Figure 6. Targeting Msk2 in vivo prevents progression of DN.

(a) Left, representative western blot analysis for Msk2 levels in podocytes isolated from non-diabetic (db/m) (n=4), db/db+shCtl (n=3), and db/db+shMsk2 (n=5) mice treated with shMsk2. Right, densitometric quantification of western blots to quantify Msk2 levels. (b) ACR of non-diabetic (db/m), db/db+shCtl (n=3) and db/db+shMsk2 (n=5). (c) Representative images of TEM micrographs, PAS staining and WT1 staining from shMsk2-treated mice. Scale bars, 0.5 μM (first column) or 50 μM (second and third columns). (d–h) Quantification of (d) mesangial matrix expansion, (e) WT1+ cells, (f) GBM thickness, (g) Foot process density and (h) Foot process width in shMsk2-treated mice and controls. (i) Representative immunofluorescence micrographs of kidney sections from shMsk2-treated mice and controls from a, stained with anti-synaptopodin and anti-H3S10P. Sections were counterstained with DAPI. Merged images are meant to highlight podocyte-specific staining and insets are meant to highlight podocyte-specific localization of H3S10P. Scale bars, 50 μM. (j) qPCR analysis of podocyte-specific genes, Wt1, podocin and nephrin from podocytes isolated from shMsk2-treated mice and controls. All expression values were normalized to Gapdh internal controls. (k) Schematic describing mode of action and general design of LNA-modified long RNA gapmers (l) Top, western blot analysis of podocytes transfected with Msk2 or Scramble, negative control gapmers with antibodies directed against Msk2, Msk1 and actin.

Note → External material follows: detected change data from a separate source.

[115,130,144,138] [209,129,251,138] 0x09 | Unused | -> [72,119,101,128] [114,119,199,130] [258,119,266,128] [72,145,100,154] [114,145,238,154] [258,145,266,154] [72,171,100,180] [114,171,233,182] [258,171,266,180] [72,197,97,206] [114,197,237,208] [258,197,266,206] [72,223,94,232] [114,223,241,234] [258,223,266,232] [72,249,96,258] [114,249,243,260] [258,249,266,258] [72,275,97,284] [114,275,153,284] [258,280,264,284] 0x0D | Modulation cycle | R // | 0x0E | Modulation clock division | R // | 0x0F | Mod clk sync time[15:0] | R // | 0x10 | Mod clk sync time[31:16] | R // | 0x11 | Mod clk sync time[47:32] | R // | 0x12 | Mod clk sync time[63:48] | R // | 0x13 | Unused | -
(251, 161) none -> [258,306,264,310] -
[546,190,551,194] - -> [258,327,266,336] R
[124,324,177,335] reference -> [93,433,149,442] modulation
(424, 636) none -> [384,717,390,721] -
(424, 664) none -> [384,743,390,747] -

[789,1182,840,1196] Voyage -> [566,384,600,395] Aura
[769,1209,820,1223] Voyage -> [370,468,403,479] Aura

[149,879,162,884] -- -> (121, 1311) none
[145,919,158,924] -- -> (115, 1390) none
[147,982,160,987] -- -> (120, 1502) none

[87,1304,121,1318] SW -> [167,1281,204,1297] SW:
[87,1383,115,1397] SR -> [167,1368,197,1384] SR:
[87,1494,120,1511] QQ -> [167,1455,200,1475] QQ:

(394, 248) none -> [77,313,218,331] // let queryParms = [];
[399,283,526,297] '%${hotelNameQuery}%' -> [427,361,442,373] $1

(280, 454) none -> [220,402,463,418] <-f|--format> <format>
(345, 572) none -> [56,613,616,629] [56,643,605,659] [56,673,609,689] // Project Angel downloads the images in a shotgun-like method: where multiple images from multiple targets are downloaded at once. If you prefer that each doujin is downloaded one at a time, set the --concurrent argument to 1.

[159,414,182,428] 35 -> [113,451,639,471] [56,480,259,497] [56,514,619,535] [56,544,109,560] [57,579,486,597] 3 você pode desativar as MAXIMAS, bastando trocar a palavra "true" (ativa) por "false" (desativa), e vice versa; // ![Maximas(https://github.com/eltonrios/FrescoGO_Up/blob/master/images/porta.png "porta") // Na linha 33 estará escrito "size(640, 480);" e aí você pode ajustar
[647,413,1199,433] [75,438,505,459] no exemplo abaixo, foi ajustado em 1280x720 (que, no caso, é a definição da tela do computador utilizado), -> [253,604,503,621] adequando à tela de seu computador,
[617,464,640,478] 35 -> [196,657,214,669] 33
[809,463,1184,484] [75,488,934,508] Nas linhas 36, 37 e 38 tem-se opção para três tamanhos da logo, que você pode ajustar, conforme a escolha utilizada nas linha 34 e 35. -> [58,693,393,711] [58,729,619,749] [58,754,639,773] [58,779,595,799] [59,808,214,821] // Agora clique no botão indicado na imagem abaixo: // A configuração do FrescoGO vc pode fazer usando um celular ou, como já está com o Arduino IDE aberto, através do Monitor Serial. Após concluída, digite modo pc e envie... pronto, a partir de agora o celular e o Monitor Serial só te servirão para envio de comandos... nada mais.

Bottom, study design used for the administration of Msk2 or Scramble, negative control gapmers in db/db mice. (m) Western blot analysis of kidney cortices from db/m and db/db mice administered gapmers directed against Msk2 or Scramble, negative control gapmers, all values normalized to actin (n=5 mice/group). (n) ACR of non-diabetic (db/m), db/db mice administered gapmers directed against Msk2 or Scramble, negative control gapmers (n=5 mice/group). (o) ACR of 24-week-old db/m;Msk2+/+ (n=3), db/m;Msk2^−/− (n=5), db/db;Msk2+/+ (n=6), and db/db;Msk2^−/− (n=6) mice. Data expressed as mean±s.e.m. ns: no significance, *P<0.05, **P<0.01, ***P<0.001. One-way analysis of variance with Tukey's post test for multiple comparisons was used for groups of three or more.